I’ve been doing some experiments at work, testing the same prompts with the same models but two different AI coding assistants: Cline and Cascade.
Here’s an example where I gave the same prompt to both tools (using Claude 3.7 Sonnet):
What is “_data” used for in shared models?
Cascade gave me a brief but incorrect answer. Cline, on the other hand, gave me a much more detailed—and correct—explanation of what _data
is, how it works, and even included examples.
In general, I’ve found this to be the case: Cline tends to produce much better output than Cascade, even when using the same model.

Additional notes:
- Plan vs Act: In this example, I didn’t ask Cline/Cascade to actually generate any code, I only asked them to explain how a part of the project worked. However, in other cases where I’ve used them to generate code, I get similar results. In general, Cline tends to outperform Cascade with more accurate and functional code.
- System Prompts: Since both tools are using the same model (Claude 3.7 Sonnet), I assume the difference in performance boils down to their different system prompts.

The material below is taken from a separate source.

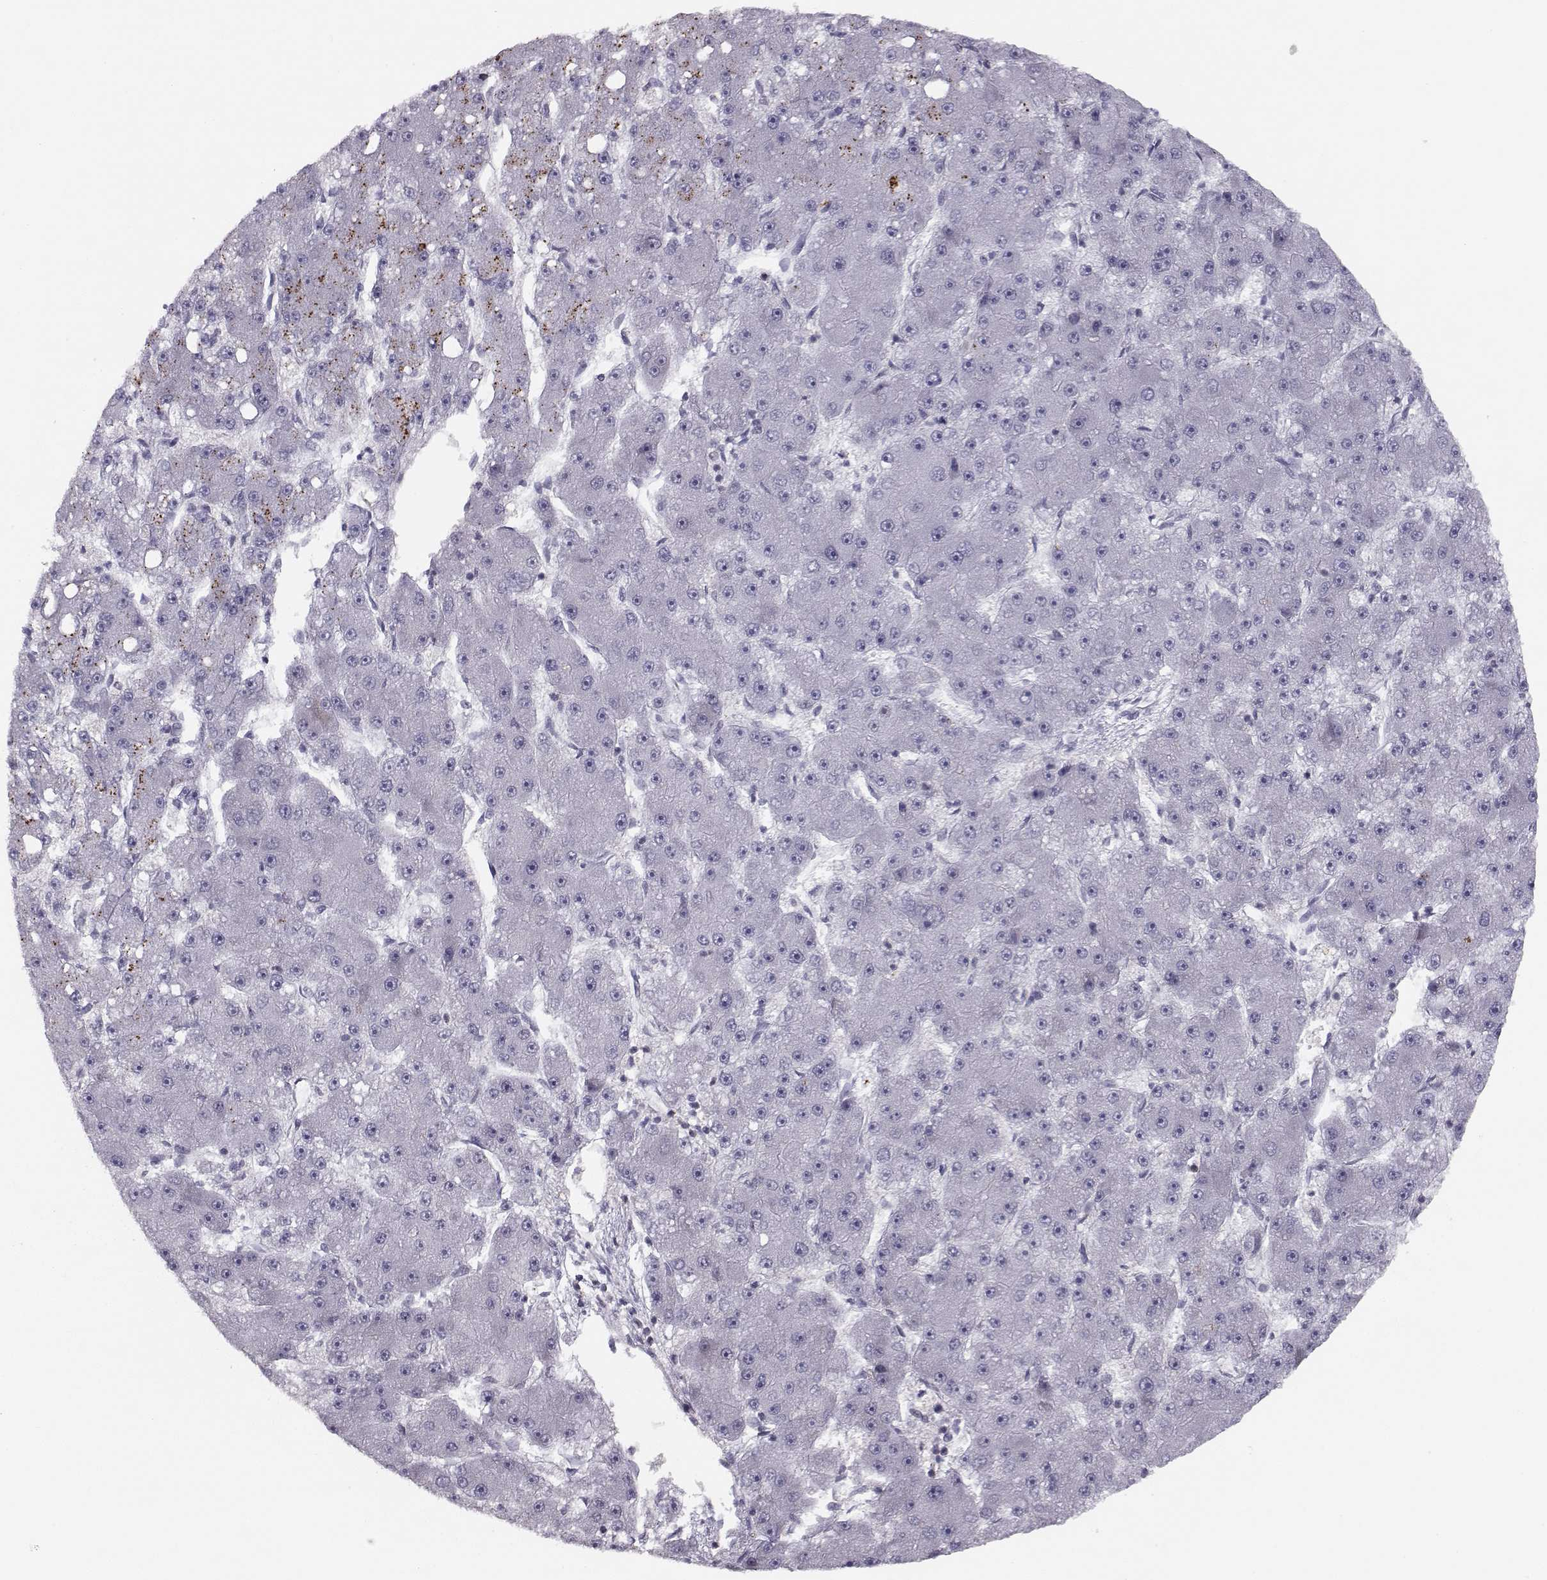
{"staining": {"intensity": "negative", "quantity": "none", "location": "none"}, "tissue": "liver cancer", "cell_type": "Tumor cells", "image_type": "cancer", "snomed": [{"axis": "morphology", "description": "Carcinoma, Hepatocellular, NOS"}, {"axis": "topography", "description": "Liver"}], "caption": "IHC histopathology image of human hepatocellular carcinoma (liver) stained for a protein (brown), which shows no positivity in tumor cells.", "gene": "KIF13B", "patient": {"sex": "male", "age": 67}}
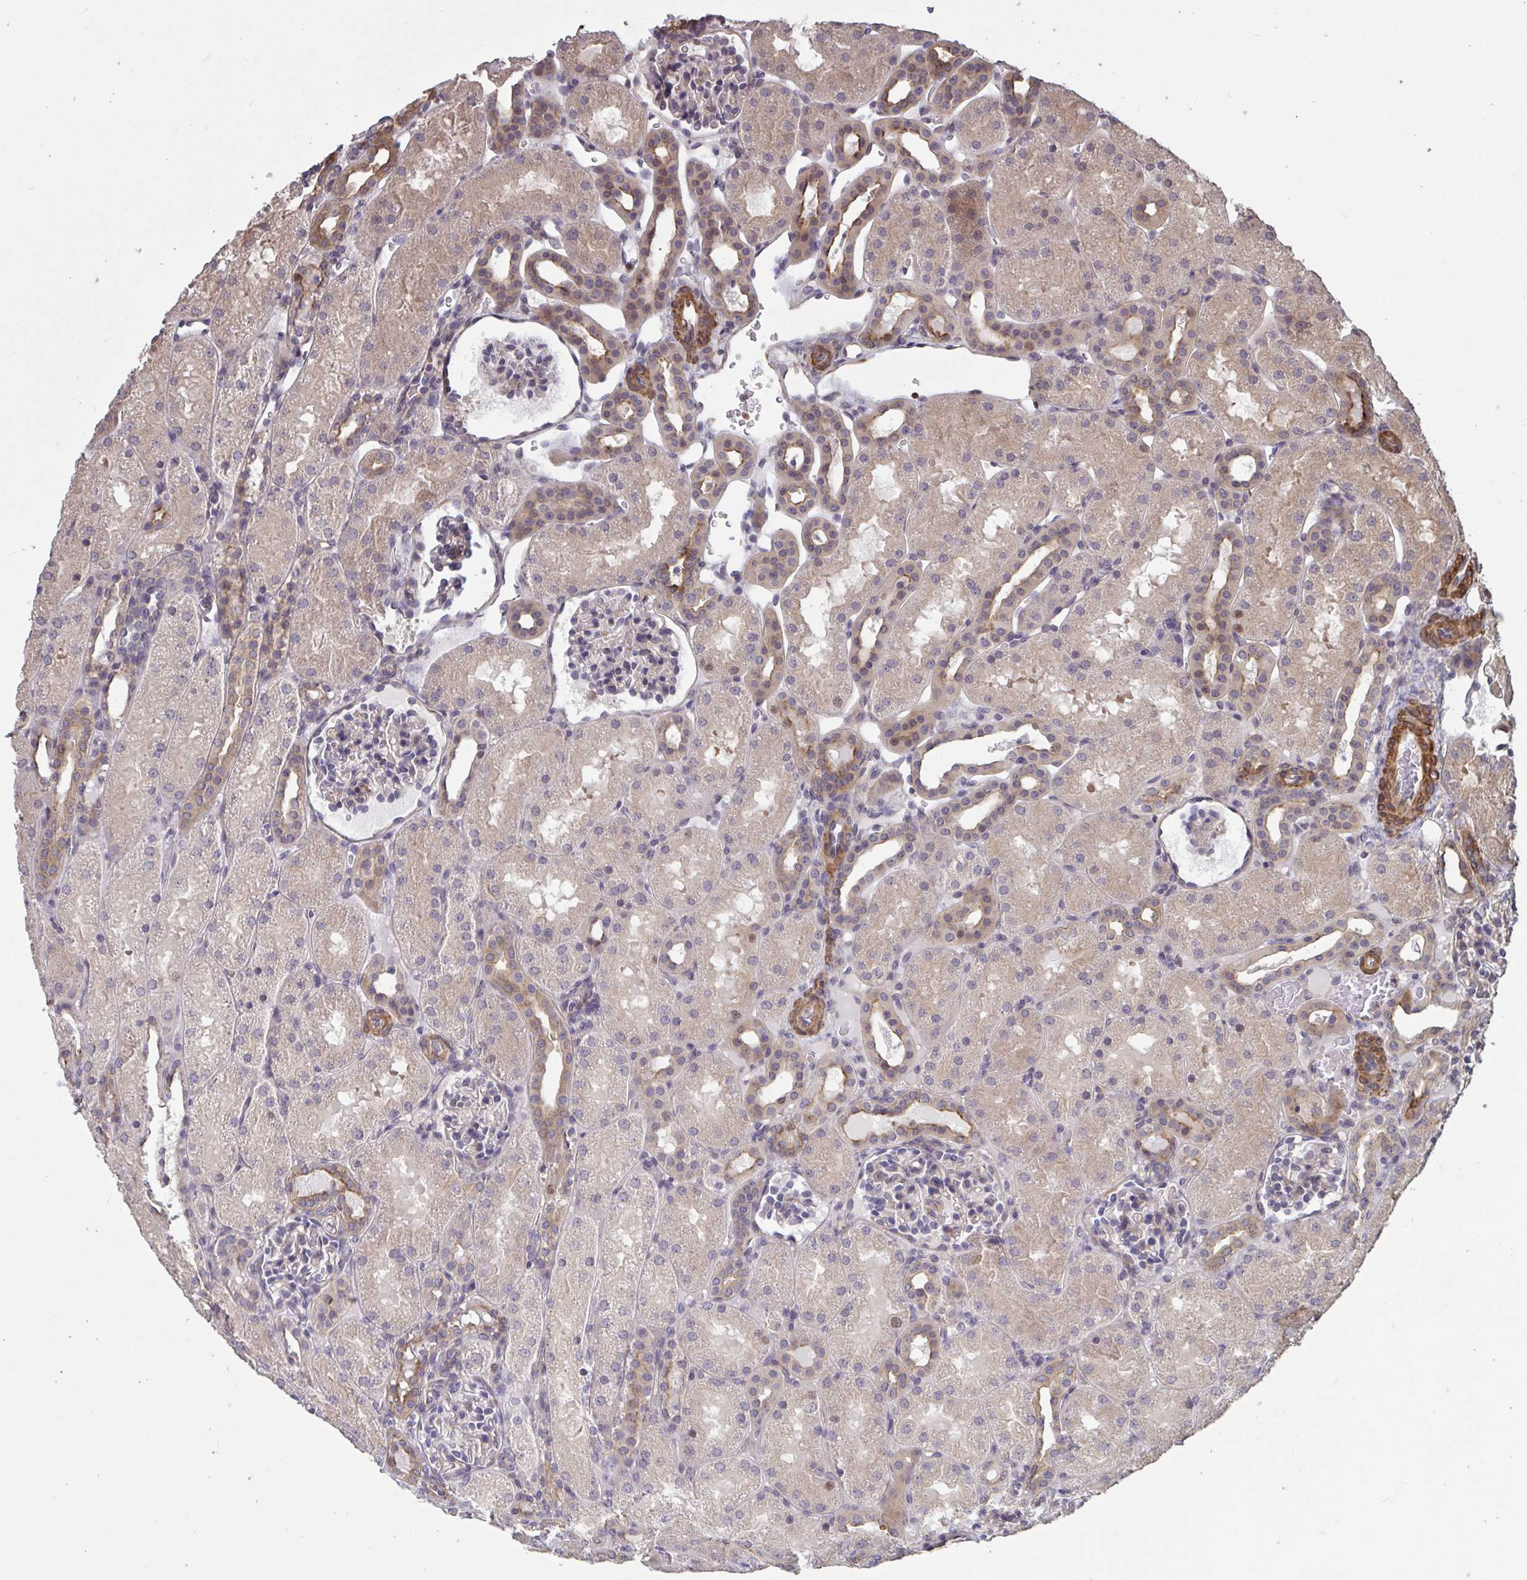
{"staining": {"intensity": "weak", "quantity": "<25%", "location": "cytoplasmic/membranous"}, "tissue": "kidney", "cell_type": "Cells in glomeruli", "image_type": "normal", "snomed": [{"axis": "morphology", "description": "Normal tissue, NOS"}, {"axis": "topography", "description": "Kidney"}], "caption": "There is no significant positivity in cells in glomeruli of kidney. The staining is performed using DAB (3,3'-diaminobenzidine) brown chromogen with nuclei counter-stained in using hematoxylin.", "gene": "IPO5", "patient": {"sex": "male", "age": 2}}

For example, Cline’s system prompt seems to encourage much more thinking than Cascade’s system prompt.
- Cost: Assuming Cascade credits are $10 per 300 credits, then this example cost Cascade $0.10 and Cline ≈$0.18. Honestly, I’d rather pay the extra $0.08 to get a correct answer (versus $0.10 essentially wasted). However, I’m curious to see how often Cline is potentially overspending because of it’s bias towards thinking.